*TEXTABSCHNITT:*
====================
Rolf Hiller, Mitbegründer der Nordischen Filmtage Der Purist

„In diesem Jahr sind sie ganz wild auf mich“, sagt Rolf Hiller und klingt dabei durchaus befriedigt. Schließlich war er 1956 als Vorsitzender der Filmclubs Lübeck einer der Gründer der „Nordischen Filmtage“. Die waren damals nur Beiprogramm zu einem Treffen skandinavischer und deutscher Politiker – nun feiern sie 50. Jubiläum als bedeutendstes Festival des nordisches Films außerhalb Skandinaviens.

„Wir waren jung und furchtbar aktiv“, sagt Rolf Hiller über sich und seine Cineasten-Freunde. Und sie waren Ehrenamtler; hauptberuflich war Hiller Apotheker. Doch die Lübecker hatten gute Kontakte zu skandinavischen Filmjournalisten, die sie auf die wichtigen Filme aufmerksam machten. Und sie waren unbekümmert: Als die Selbstkontrolle der Filmwirtschaft erfuhr, dass man in Lübeck die sehr freizügige Verfilmung von Henry Millers „Stille Tage von Clichy“ zeigen wollte, schickte der Leiter ein Telegramm, um sie zu stoppen. Doch Hillers Freund zeigte es ihm erst, nachdem der Film vor vollem Haus gelaufen war.
====================
*ROHDATEN:*
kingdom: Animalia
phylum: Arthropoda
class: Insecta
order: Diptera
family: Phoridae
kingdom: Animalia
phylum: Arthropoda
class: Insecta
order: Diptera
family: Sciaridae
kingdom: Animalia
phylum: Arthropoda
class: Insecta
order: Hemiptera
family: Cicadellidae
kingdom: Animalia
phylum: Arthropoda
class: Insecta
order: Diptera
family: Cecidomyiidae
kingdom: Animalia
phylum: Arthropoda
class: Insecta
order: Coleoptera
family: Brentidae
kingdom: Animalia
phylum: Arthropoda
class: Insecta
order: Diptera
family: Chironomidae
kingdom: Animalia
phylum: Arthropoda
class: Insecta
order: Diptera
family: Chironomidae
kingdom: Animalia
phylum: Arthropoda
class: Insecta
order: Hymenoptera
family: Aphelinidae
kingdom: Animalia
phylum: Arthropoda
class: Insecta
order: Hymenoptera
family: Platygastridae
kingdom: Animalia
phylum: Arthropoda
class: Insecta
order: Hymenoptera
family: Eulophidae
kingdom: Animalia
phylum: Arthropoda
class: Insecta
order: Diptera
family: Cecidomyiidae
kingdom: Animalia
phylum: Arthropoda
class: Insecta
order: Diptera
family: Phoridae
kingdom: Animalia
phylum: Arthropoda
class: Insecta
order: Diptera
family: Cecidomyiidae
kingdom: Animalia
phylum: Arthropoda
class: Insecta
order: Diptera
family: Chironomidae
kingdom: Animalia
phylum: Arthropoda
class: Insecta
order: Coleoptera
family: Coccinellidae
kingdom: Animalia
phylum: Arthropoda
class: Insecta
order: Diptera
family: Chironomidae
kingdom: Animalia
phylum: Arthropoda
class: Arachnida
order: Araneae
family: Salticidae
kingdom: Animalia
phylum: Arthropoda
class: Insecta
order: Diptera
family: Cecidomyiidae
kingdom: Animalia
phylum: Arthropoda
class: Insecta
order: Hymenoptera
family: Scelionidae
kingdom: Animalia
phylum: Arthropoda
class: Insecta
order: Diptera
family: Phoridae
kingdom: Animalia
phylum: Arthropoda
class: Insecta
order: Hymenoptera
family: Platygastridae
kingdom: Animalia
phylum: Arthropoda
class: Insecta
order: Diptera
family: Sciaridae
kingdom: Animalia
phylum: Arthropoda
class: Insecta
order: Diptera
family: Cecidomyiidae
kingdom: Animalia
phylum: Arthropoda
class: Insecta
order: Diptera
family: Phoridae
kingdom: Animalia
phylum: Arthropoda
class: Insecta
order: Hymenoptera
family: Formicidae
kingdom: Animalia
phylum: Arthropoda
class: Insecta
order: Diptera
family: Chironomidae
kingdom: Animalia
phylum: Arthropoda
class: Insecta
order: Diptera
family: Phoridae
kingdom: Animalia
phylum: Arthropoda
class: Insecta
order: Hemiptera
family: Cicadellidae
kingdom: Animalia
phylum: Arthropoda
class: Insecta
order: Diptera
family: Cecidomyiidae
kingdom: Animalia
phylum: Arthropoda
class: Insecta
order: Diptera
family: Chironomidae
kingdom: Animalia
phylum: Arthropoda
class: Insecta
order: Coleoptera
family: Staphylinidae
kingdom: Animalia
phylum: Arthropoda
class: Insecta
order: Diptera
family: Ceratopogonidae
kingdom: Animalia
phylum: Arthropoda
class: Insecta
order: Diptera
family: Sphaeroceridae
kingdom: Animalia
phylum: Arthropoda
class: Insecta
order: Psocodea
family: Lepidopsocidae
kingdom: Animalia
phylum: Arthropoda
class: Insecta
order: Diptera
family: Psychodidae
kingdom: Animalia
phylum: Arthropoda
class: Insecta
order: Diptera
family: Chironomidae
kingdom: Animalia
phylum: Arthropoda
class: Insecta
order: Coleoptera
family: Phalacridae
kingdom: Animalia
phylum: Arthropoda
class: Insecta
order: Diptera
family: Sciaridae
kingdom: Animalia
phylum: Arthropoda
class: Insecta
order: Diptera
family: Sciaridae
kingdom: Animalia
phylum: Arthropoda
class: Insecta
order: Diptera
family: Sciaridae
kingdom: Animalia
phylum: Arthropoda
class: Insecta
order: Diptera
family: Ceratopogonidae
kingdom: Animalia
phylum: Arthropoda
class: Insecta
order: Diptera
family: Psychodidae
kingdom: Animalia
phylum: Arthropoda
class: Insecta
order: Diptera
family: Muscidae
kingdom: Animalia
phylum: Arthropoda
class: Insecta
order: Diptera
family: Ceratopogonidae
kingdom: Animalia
====================
*AUFGABE 1:*
Schreib den Text über Rolf Hiller ab, beginnend bei „Rolf Hiller, Mitbegründer“ und endend bei „Films außerhalb Skandinaviens.“, und setz dabei „Jahrestag“ an die Stelle von „Jubiläum“.
*AUFGABE 2:*
Woher wussten Hiller und seine Freunde laut dem Text über Rolf Hiller, welche Filme wichtig waren?
*AUFGABE 3:*
Führ den Text über Rolf Hiller nach seinem letzten Satz weiter.

*ERWARTETE ANTWORT 1:*
Rolf Hiller, Mitbegründer der Nordischen Filmtage Der Purist

„In diesem Jahr sind sie ganz wild auf mich“, sagt Rolf Hiller und klingt dabei durchaus befriedigt. Schließlich war er 1956 als Vorsitzender der Filmclubs Lübeck einer der Gründer der „Nordischen Filmtage“. Die waren damals nur Beiprogramm zu einem Treffen skandinavischer und deutscher Politiker – nun feiern sie 50. Jahrestag als bedeutendstes Festival des nordisches Films außerhalb Skandinaviens.

*ERWARTETE ANTWORT 2:*
Die Lübecker hatten gute Kontakte zu skandinavischen Filmjournalisten. Diese machten sie auf die wichtigen Filme aufmerksam.

*ERWARTETE ANTWORT 3:*
Trotz allen Pioniergeists: Dass bereits damals Produzenten vor allem den Markt im Auge hatten, dass die großen Festivals Cannes und Berlin immer Vortritt hatten – das verklärt Hiller nicht. Die Schweden, so erinnert er sich, waren auf dem Filmmarkt sowieso schon stärker, doch die Norweger waren glücklich, in Lübeck ein Forum zu finden. Viele der Großen, bekannt oder noch unbekannt, kamen und kommen in die Stadt, um mit dem Publikum zu diskutieren: Lars von Trier, Aki und Mika Kaurismäki, Lasse Hallström und Bille August.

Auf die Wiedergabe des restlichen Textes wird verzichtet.